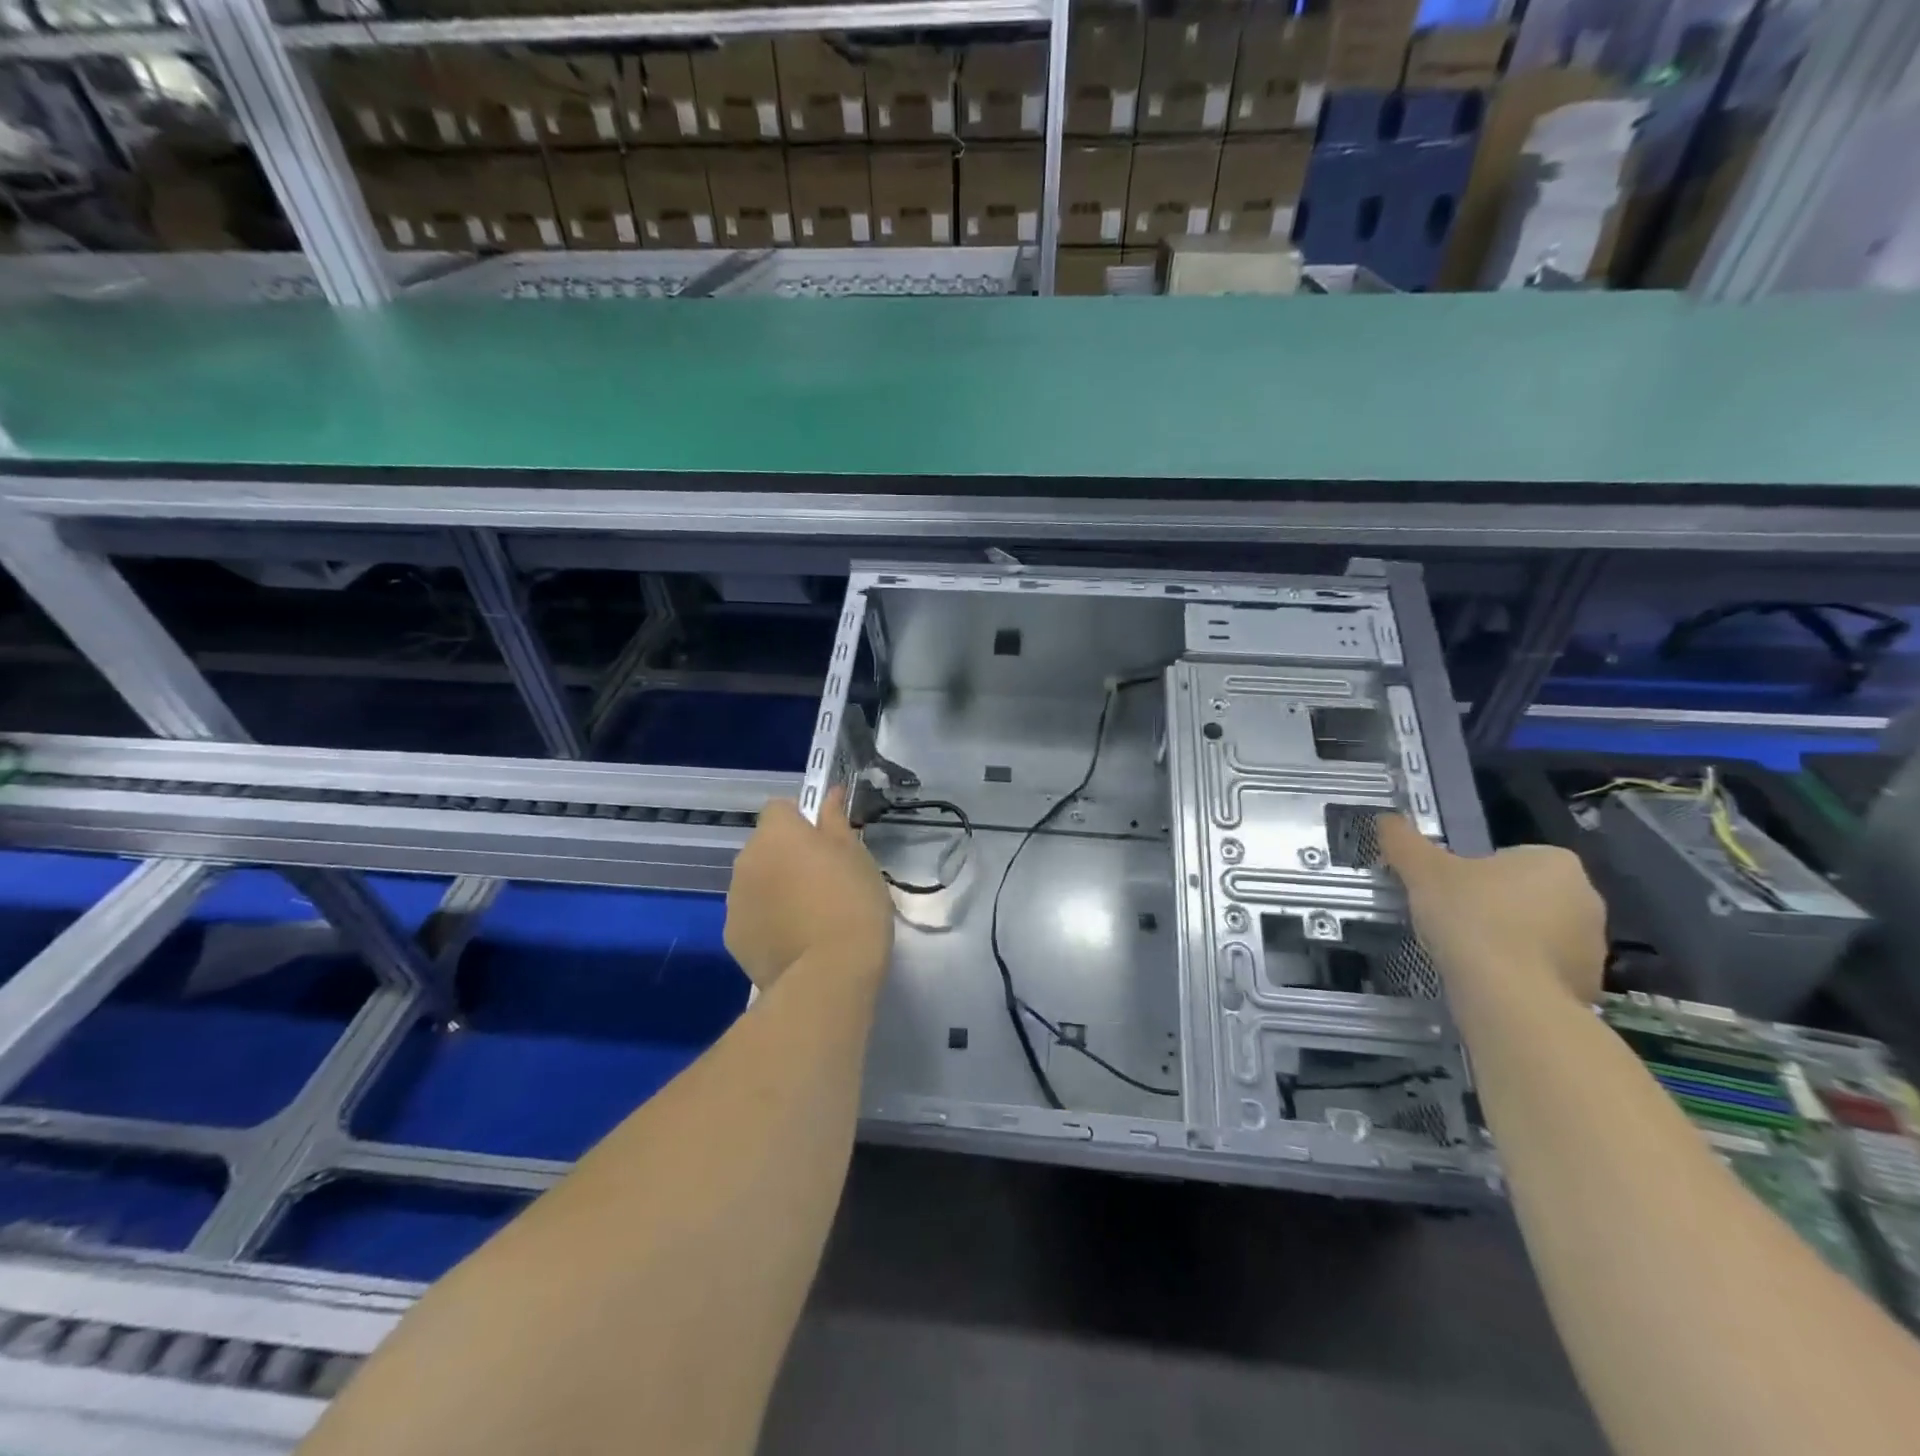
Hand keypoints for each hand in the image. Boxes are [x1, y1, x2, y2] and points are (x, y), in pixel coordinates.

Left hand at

☆ ☆ ☆ ☆ ☆

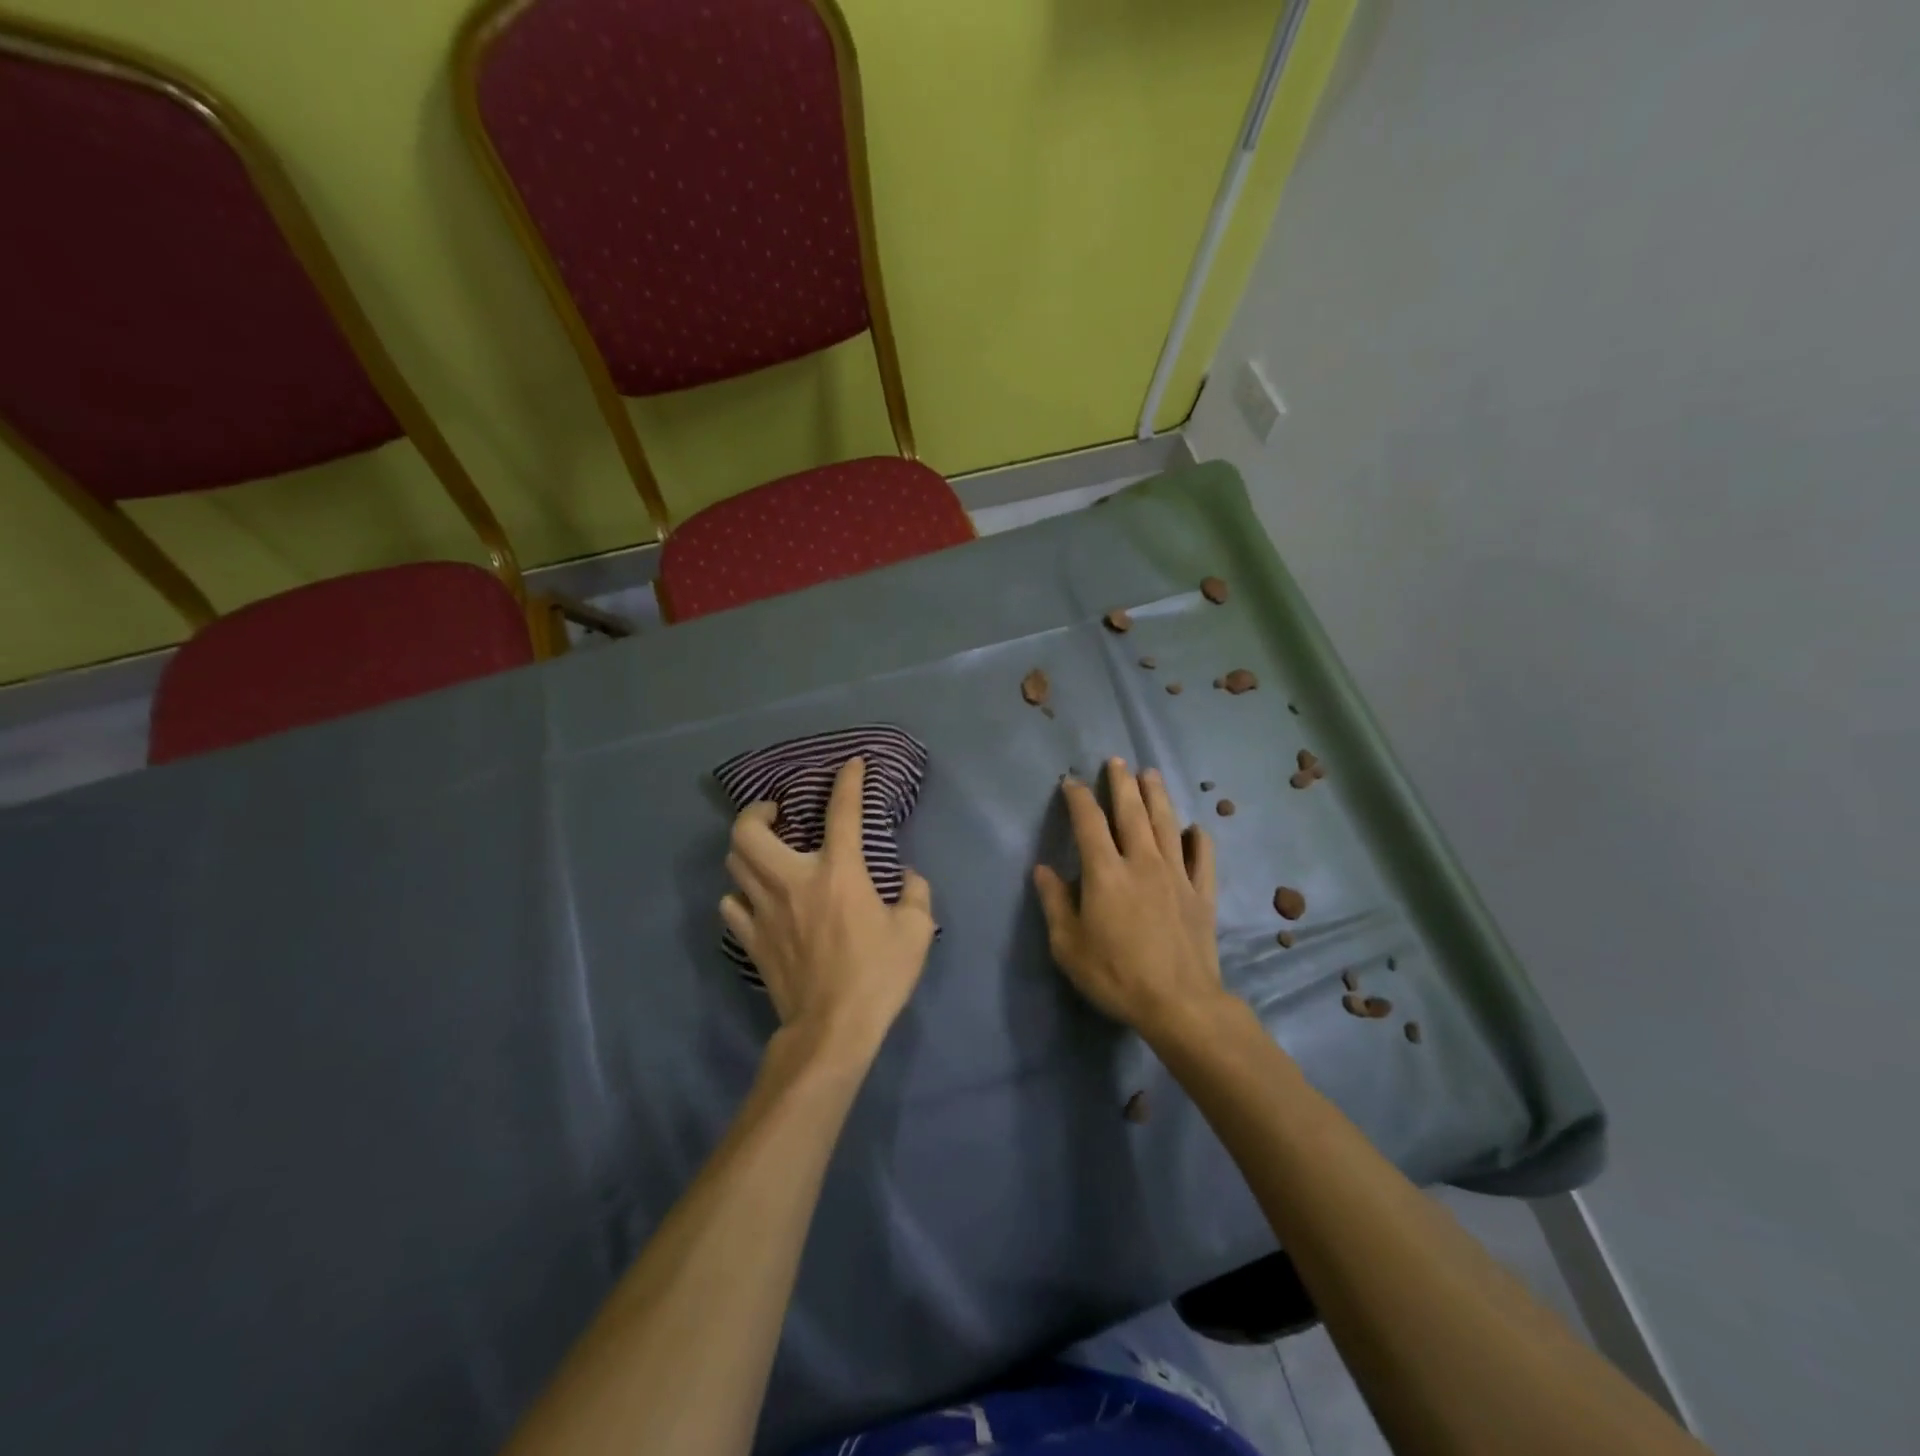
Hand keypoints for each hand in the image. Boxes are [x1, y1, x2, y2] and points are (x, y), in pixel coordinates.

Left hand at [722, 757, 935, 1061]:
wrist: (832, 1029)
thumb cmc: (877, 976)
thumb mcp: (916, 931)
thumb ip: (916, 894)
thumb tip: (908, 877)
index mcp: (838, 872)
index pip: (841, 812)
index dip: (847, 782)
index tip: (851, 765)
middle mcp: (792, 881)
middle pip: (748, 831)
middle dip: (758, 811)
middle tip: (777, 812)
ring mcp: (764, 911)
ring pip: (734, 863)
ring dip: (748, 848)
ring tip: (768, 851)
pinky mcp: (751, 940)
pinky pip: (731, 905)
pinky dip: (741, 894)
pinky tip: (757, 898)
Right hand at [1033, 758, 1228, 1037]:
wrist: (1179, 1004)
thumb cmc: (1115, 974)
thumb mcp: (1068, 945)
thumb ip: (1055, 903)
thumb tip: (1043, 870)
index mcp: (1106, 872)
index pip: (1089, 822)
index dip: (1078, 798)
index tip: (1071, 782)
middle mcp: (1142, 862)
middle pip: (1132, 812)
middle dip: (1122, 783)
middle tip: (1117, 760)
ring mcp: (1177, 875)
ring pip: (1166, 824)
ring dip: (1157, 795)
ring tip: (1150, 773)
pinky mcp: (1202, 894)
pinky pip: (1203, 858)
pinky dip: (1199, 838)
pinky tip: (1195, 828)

☆ ☆ ☆ ☆ ☆

Give back, word for word, only the lines above from the line holding "ring dip: (1157, 795)" to the line holding "pinky tip: (1195, 828)", both included.

■ **YOUR RESPONSE**
ring dip: (1157, 795)
ring tip: (1150, 773)
pinky mcp: (1202, 894)
pinky pip: (1203, 858)
pinky dip: (1199, 838)
pinky tip: (1195, 828)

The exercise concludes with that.